E-distribuzione è stata alle prese a lungo con un guasto introvabile di un cavo oggetto di lavori recenti. Le telefonate da mobile disturbate da salti di voce continui senza che nessun operatore intervenga
Un Natale da incubo, al buio e anche al freddo per la mancanza di energia elettrica. Tutto a causa di lavori che avrebbero dovuto migliorare le linee elettriche a Magliano ma che invece hanno mandato di traverso il torrone a decine di famiglie che abitano nella zona limitrofa a via della Circonvallazione. Il problema è stato risolto solo a metà gennaio, dopo che Palazzo Vannicelli – battendo i pugni con E-Distribuzione, proprietario della rete elettrica – è riuscito a imporre alla società verifiche approfondite per trovare la causa del disservizio e risolverlo.
Non abbiamo segnalazioni puntuali sul territorio ci sono diversi gestori di telefonia mobile presenti e non possiamo sapere, se non con indicazioni più precise, cosa chiedere e a quali gestori.
Giulio Falcetta
Tutto è stato legato agli interventi per l’interramento dei cavi della media tensione che sono stati portati avanti a Magliano nella tarda primavera e in estate. Ma che qualcosa era andato storto lo si è capito solo a inizio dicembre, quando in Comune sono piovute una serie di segnalazioni da parte di cittadini che abitano alla Circonvallazione, in via Tito Tazio, nella zona della Luccetta e subito sotto nella parte di via San Lorenzo verso via dei Mulini. Tutti rimasti senza energia elettrica all’improvviso.

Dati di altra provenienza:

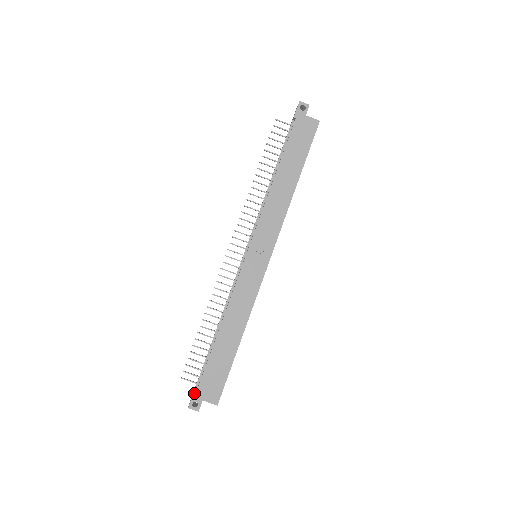
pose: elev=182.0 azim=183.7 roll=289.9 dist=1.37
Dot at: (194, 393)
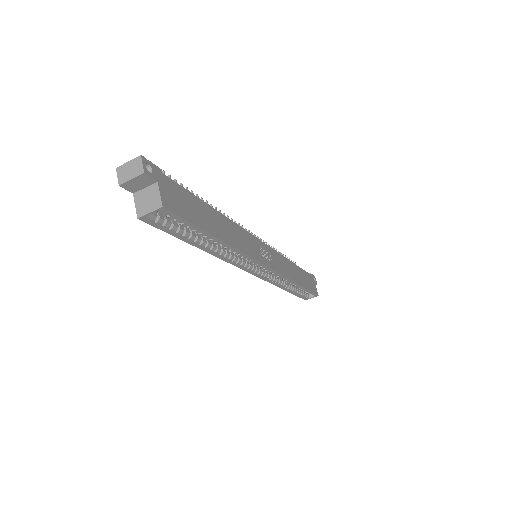
Dot at: (159, 168)
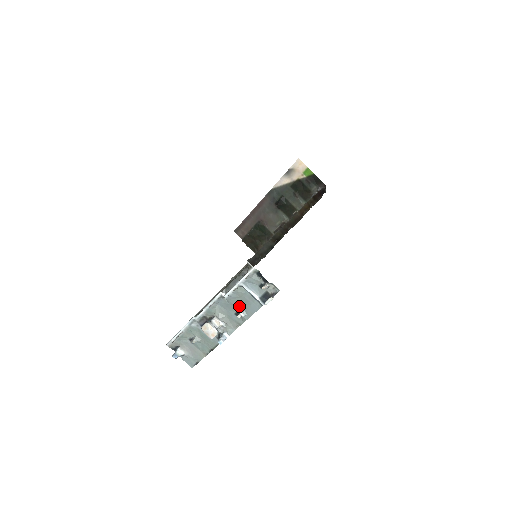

La soluzione arrivata con un macchinario evoluto
Interruzioni che, nonostante un primo intervento del proprietario della rete, sono continuate per tutte le festività. Infatti in breve ci si è resi conto che c’era un problema strutturale. Il problema è stato che per giorni gli stessi tecnici di E-Distribuzione non sono riusciti a dare una spiegazione ai disagi. C’era un guasto chiaro, ma non riuscivano a capire dove era il problema. A quel punto, nei primi giorni di gennaio, l’amministrazione comunale, visti i continui disservizi lamentati, ha richiesto l’intervento della direzione aziendale. Dunque a Magliano è stato installato un dispositivo di ultima generazione. Un macchinario ipertecnologico in grado di scovare i guasti. Il cavo malfunzionante, che causava le interruzioni, è stato finalmente individuato e isolato. La rottura è stata trovata in corrispondenza degli scavi per la nuova linea di media tensione interrata (lavori effettuati lo scorso luglio) e riparata.
Una copertura a macchia di leopardo
Se i problemi alla rete elettrica per ora sembrano un ricordo, sono sempre di più i cittadini che lamentano problemi al segnale delle linee telefoniche e dati mobili. Insomma sono ancora troppe le zone dove il segnale, specie quello per collegarsi alla rete, non è all’altezza. Tuttavia la situazione in tutta Magliano è a macchia di leopardo. Come dire, basta spostarsi anche di qualche metro per trovare quel segnale che a quattro passi è nullo. Per adesso tuttavia non sembra esserci un problema tale da spingere il Comune a fare dei passi ufficiali verso gli operatori: “Non abbiamo segnalazioni puntuali – dice il sindaco Giulio Falcetta – sul territorio ci sono diversi gestori presenti e non possiamo sapere, se non con indicazioni più precise, cosa chiedere e a quali gestori”.

Resta il fatto che una telefonata mobile a Magliano comporta una conversazione a tratti, con la voce che salta, e che talora provoca seri malintesi. Una condizione da periferia del mondo moderno e alla quale appare evidente non si mette rimedio e che è in grado di incidere anche su un’economia che vorrebbe puntare su turismo e servizi. A conti fatti le torri di telefonia mobile a Magliano sono solo due. C’è quella del cimitero – che ospita tutti gli operatori – e quella in zona svincolo dell’Autosole. Tutti offrono al massimo il 4G+, con un numero variabile di bande da due (Tim) a tre (WindTre, Vodafone e Iliad) stando al sito lteitaly.it. Il 5G è un privilegio di WindTre e Iliad, ma con vari buchi di copertura: intorno all’abitato risultano ad esempio scoperte – dalla mappa offerta Wind – la vallata di Sant’Eugenia e il versante da Magliano verso il Giglio. Per Iliad ci sono ampi settori delle campagne privi di 5G.